Using the line that contains "370 306 5914" as the first line and the last line of the data as the final one, give every line in that range again exactly.

++++++++++

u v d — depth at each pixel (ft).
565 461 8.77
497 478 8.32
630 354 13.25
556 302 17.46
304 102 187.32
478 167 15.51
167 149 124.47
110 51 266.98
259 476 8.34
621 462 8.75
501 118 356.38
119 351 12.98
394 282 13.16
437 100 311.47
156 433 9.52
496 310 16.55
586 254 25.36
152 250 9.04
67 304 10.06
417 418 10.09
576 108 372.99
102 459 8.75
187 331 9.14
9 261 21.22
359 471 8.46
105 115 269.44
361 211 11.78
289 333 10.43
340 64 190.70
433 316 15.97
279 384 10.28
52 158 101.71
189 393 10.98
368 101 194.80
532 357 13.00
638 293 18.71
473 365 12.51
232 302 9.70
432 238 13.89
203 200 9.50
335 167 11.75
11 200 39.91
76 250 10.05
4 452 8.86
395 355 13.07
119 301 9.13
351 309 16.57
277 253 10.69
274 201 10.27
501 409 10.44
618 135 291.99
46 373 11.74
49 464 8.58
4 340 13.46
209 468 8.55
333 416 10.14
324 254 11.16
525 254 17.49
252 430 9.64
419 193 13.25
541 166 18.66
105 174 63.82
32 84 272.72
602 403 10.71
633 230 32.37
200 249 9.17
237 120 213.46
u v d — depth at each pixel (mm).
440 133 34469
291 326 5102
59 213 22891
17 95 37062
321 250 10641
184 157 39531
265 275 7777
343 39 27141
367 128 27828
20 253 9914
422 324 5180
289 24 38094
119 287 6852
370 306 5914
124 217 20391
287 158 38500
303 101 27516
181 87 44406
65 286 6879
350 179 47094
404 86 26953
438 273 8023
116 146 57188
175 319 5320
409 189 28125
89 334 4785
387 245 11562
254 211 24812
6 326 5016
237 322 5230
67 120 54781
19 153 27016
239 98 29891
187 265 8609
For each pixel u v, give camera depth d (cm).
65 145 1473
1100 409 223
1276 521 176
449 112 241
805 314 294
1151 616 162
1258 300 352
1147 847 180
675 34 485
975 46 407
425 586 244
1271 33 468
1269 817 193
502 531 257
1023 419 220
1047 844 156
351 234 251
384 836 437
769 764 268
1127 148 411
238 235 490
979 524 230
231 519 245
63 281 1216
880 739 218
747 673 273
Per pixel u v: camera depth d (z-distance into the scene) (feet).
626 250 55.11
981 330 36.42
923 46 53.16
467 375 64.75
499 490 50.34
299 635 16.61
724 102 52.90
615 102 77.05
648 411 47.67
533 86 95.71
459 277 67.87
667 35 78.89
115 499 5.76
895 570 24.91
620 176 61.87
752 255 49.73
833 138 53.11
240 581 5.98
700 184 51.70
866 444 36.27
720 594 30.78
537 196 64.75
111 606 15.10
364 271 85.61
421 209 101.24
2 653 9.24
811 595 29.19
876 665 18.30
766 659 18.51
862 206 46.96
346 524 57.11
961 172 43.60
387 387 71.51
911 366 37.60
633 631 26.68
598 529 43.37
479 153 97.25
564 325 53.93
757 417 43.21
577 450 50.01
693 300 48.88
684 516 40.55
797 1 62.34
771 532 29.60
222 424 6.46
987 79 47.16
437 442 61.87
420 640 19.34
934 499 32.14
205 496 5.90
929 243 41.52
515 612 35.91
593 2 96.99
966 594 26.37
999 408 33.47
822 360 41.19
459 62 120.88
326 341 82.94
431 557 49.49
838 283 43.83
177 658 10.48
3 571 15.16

++++++++++

_Exercise result_
370 306 5914
124 217 20391
287 158 38500
303 101 27516
181 87 44406
65 286 6879
350 179 47094
404 86 26953
438 273 8023
116 146 57188
175 319 5320
409 189 28125
89 334 4785
387 245 11562
254 211 24812
6 326 5016
237 322 5230
67 120 54781
19 153 27016
239 98 29891
187 265 8609
For each pixel u v, give camera depth d (cm).
65 145 1473
1100 409 223
1276 521 176
449 112 241
805 314 294
1151 616 162
1258 300 352
1147 847 180
675 34 485
975 46 407
425 586 244
1271 33 468
1269 817 193
502 531 257
1023 419 220
1047 844 156
351 234 251
384 836 437
769 764 268
1127 148 411
238 235 490
979 524 230
231 519 245
63 281 1216
880 739 218
747 673 273
Per pixel u v: camera depth d (z-distance into the scene) (feet).
626 250 55.11
981 330 36.42
923 46 53.16
467 375 64.75
499 490 50.34
299 635 16.61
724 102 52.90
615 102 77.05
648 411 47.67
533 86 95.71
459 277 67.87
667 35 78.89
115 499 5.76
895 570 24.91
620 176 61.87
752 255 49.73
833 138 53.11
240 581 5.98
700 184 51.70
866 444 36.27
720 594 30.78
537 196 64.75
111 606 15.10
364 271 85.61
421 209 101.24
2 653 9.24
811 595 29.19
876 665 18.30
766 659 18.51
862 206 46.96
346 524 57.11
961 172 43.60
387 387 71.51
911 366 37.60
633 631 26.68
598 529 43.37
479 153 97.25
564 325 53.93
757 417 43.21
577 450 50.01
693 300 48.88
684 516 40.55
797 1 62.34
771 532 29.60
222 424 6.46
987 79 47.16
437 442 61.87
420 640 19.34
934 499 32.14
205 496 5.90
929 243 41.52
515 612 35.91
593 2 96.99
966 594 26.37
999 408 33.47
822 360 41.19
459 62 120.88
326 341 82.94
431 557 49.49
838 283 43.83
177 658 10.48
3 571 15.16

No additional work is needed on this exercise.